EgMM-Corpus: A Multimodal Vision-Language Dataset for Egyptian Culture
This provides a benchmark for developing culturally aware AI models, addressing a gap for Egyptian culture, but it is incremental as it focuses on dataset creation without new methods.
The authors tackled the lack of multimodal culturally diverse datasets for Egyptian culture by introducing EgMM-Corpus, a dataset with over 3,000 images across 313 concepts, and found that CLIP achieved 21.2% Top-1 and 36.4% Top-5 accuracy on it, highlighting cultural bias in vision-language models.

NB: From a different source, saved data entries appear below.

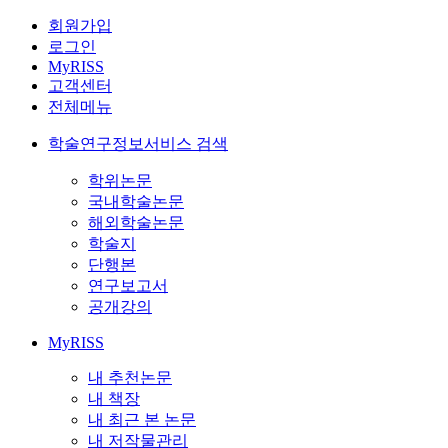
회원가입
로그인
MyRISS
고객센터
전체메뉴
학술연구정보서비스 검색
학위논문
국내학술논문
해외학술논문
학술지
단행본
연구보고서
공개강의
MyRISS
내 추천논문
내 책장
내 최근 본 논문
내 저작물관리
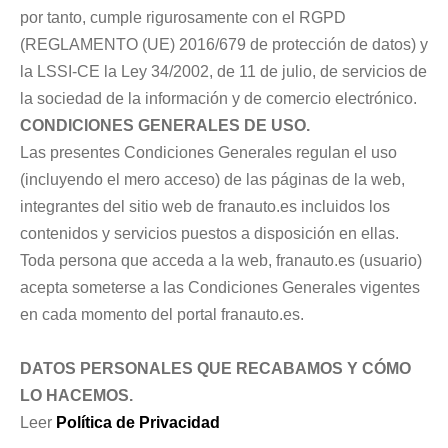
por tanto, cumple rigurosamente con el RGPD
(REGLAMENTO (UE) 2016/679 de protección de datos) y
la LSSI-CE la Ley 34/2002, de 11 de julio, de servicios de
la sociedad de la información y de comercio electrónico.
CONDICIONES GENERALES DE USO.
Las presentes Condiciones Generales regulan el uso
(incluyendo el mero acceso) de las páginas de la web,
integrantes del sitio web de franauto.es incluidos los
contenidos y servicios puestos a disposición en ellas.
Toda persona que acceda a la web, franauto.es (usuario)
acepta someterse a las Condiciones Generales vigentes
en cada momento del portal franauto.es.
DATOS PERSONALES QUE RECABAMOS Y CÓMO
LO HACEMOS.
Leer
Política de Privacidad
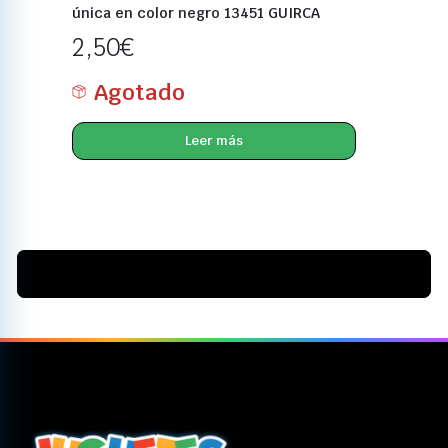
única en color negro 13451 GUIRCA
2,50
€
Agotado
Leer más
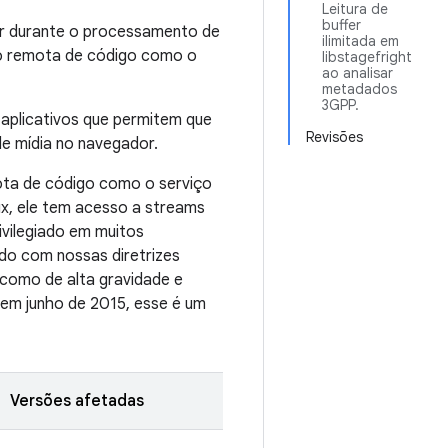
Leitura de
buffer
rer durante o processamento de
ilimitada em
o remota de código como o
libstagefright
ao analisar
metadados
3GPP.
 aplicativos que permitem que
Revisões
e mídia no navegador.
ota de código como o serviço
ux, ele tem acesso a streams
ivilegiado em muitos
do com nossas diretrizes
a como de alta gravidade e
 em junho de 2015, esse é um
Versões afetadas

Despite recent advances in AI, multimodal culturally diverse datasets are still limited, particularly for regions in the Middle East and Africa. In this paper, we introduce EgMM-Corpus, a multimodal dataset dedicated to Egyptian culture. By designing and running a new data collection pipeline, we collected over 3,000 images, covering 313 concepts across landmarks, food, and folklore. Each entry in the dataset is manually validated for cultural authenticity and multimodal coherence. EgMM-Corpus aims to provide a reliable resource for evaluating and training vision-language models in an Egyptian cultural context. We further evaluate the zero-shot performance of Contrastive Language-Image Pre-training CLIP on EgMM-Corpus, on which it achieves 21.2% Top-1 accuracy and 36.4% Top-5 accuracy in classification. These results underscore the existing cultural bias in large-scale vision-language models and demonstrate the importance of EgMM-Corpus as a benchmark for developing culturally aware models.